Exploring the relationship between mobile phone data and wastewater flows: evidence from five Swiss catchments
DOI:
https://doi.org/10.31224/3859Keywords:
Mobile phone traces, Wastewater generation, Flows, sewer, in-sewer measurements, MonitoringAbstract
Emissions from urban drainage systems can have unwanted consequences for human and environmental health. Unfortunately, traditional water quality monitoring in sewers is expensive and not comprehensive enough to provide detailed data on pollution across an entire catchment. However, with the increasing digitization of society, alternative data sources such as mobile phone data offer new opportunities to assess wastewater production and dynamics. In this study, we investigate the relation between mobile phone data and wastewater flows in five catchments in Switzerland with different characteristics and sizes, using data from the largest Swiss telecom provider and simple multiple linear regression models. The initial results of this study are promising, although the degree of correlation observed between mobile phone data and wastewater production is rather low (max.
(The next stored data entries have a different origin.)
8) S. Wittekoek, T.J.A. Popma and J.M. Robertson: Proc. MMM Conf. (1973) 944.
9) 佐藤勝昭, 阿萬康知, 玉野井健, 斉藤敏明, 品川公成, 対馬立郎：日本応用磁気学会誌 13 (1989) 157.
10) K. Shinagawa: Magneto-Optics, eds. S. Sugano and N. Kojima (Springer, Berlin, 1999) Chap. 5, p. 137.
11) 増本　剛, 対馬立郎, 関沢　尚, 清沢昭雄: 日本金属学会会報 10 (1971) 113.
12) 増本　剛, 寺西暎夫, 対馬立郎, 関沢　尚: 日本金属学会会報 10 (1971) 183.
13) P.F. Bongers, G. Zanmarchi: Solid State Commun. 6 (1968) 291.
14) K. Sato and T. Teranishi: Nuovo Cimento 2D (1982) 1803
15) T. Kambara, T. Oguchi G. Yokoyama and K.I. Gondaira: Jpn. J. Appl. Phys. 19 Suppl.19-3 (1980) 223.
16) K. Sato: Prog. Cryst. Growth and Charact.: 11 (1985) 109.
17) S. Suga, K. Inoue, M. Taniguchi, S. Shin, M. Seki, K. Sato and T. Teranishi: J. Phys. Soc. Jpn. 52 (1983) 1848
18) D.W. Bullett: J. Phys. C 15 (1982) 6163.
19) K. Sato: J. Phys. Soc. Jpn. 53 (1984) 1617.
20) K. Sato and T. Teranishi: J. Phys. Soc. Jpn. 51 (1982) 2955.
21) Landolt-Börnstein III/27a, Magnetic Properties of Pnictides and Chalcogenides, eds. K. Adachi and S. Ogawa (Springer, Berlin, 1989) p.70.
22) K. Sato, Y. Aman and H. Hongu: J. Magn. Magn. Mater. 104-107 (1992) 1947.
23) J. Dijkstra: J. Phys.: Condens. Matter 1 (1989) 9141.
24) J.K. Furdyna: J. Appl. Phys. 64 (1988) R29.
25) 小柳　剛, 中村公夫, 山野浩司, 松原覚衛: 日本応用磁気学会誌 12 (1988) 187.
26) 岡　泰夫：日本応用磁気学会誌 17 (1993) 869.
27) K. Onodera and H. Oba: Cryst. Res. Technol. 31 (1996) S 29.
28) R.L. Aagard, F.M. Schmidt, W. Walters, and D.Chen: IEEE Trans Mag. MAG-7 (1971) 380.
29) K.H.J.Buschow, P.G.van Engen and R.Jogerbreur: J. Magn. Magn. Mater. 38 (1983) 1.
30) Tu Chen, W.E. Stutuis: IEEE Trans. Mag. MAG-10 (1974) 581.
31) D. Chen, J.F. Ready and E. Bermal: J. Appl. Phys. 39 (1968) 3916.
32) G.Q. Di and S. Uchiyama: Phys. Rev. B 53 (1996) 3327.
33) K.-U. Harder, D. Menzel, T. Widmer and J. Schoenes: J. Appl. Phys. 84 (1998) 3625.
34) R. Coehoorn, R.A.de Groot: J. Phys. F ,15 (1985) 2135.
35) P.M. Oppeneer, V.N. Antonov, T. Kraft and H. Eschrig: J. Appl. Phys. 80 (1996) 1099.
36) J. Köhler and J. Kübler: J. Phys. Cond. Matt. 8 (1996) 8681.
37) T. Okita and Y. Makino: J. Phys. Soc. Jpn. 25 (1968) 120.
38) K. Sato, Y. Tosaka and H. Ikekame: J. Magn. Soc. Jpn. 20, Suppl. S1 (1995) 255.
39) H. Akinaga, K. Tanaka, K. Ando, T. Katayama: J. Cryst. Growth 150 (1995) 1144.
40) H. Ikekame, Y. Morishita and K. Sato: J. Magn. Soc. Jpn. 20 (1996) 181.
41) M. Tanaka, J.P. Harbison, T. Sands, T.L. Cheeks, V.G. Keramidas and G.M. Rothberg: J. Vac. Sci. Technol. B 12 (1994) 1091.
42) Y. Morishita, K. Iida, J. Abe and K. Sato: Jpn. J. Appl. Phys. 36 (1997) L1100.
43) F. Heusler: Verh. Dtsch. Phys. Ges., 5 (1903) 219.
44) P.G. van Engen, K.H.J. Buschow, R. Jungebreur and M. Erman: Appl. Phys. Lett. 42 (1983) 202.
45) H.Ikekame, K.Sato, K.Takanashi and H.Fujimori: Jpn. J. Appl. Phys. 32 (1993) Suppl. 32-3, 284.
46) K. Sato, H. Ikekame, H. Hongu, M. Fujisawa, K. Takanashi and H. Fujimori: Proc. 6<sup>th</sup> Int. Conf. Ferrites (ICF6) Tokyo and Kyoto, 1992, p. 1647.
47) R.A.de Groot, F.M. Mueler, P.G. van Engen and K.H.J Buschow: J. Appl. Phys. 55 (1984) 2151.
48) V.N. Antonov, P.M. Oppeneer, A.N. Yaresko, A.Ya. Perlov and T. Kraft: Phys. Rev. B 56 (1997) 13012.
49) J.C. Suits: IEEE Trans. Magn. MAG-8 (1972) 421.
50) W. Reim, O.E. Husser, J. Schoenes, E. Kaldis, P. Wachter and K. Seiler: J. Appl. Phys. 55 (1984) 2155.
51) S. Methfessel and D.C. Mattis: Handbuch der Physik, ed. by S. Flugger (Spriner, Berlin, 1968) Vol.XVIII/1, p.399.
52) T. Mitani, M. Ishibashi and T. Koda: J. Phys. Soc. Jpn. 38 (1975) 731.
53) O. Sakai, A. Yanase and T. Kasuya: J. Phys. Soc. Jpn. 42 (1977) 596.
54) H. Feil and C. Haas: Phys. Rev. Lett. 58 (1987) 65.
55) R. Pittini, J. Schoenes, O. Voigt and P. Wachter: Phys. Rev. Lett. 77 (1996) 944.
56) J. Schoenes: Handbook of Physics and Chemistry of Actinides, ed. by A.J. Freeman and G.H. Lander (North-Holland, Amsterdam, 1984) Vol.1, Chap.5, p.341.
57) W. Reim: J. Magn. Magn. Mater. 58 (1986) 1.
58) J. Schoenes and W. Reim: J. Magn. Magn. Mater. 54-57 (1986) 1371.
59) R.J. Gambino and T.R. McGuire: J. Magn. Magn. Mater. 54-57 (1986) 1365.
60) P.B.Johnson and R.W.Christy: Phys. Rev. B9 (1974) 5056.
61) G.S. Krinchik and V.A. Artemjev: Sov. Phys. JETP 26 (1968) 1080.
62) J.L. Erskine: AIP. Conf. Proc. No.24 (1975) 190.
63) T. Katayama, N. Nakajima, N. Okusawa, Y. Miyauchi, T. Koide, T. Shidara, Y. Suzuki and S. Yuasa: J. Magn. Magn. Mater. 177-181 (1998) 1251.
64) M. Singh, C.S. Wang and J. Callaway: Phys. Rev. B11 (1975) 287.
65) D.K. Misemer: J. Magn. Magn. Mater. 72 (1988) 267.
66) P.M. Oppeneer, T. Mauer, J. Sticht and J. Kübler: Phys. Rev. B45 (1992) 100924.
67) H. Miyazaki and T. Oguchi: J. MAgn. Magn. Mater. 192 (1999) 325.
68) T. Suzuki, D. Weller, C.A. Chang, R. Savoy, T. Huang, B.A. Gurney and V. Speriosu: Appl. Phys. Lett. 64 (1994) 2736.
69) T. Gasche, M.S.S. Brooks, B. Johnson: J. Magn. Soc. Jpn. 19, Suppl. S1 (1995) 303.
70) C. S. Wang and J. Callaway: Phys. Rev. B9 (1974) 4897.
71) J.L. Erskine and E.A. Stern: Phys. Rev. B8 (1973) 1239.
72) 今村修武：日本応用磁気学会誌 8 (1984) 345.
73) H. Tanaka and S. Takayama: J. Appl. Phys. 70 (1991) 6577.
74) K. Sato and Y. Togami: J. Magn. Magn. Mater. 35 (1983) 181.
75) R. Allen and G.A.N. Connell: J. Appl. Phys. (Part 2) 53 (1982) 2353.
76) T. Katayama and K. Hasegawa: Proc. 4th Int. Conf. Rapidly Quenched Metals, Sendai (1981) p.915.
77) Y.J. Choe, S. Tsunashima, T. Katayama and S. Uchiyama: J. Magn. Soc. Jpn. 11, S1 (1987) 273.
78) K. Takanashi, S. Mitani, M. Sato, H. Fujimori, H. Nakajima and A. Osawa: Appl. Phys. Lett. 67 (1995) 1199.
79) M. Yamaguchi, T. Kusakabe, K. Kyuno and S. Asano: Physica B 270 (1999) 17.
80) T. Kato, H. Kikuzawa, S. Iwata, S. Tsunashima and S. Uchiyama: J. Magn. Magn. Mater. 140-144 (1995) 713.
R2=0.73) and varies greatly from catchment to catchment. As expected, we find non-linear effects in the data and more advanced modeling approaches, e.g. considering flow distances or dynamic wastewater travel times in the sewer network, may be needed to develop reliable predictions. In addition, we find that privacy protection issues currently limit the applicability in small catchments. Thus, we expect that the mobile data will benefit from domain-specific preprocessing for wastewater applications. The potential applications of this approach are far-reaching, including applications in urban drainage, wastewater treatment, drinking water, wastewater-based epidemiology and climate change adaptation. Last, but not least, wastewater flow or pollution data could even improve the data quality of the mobility data.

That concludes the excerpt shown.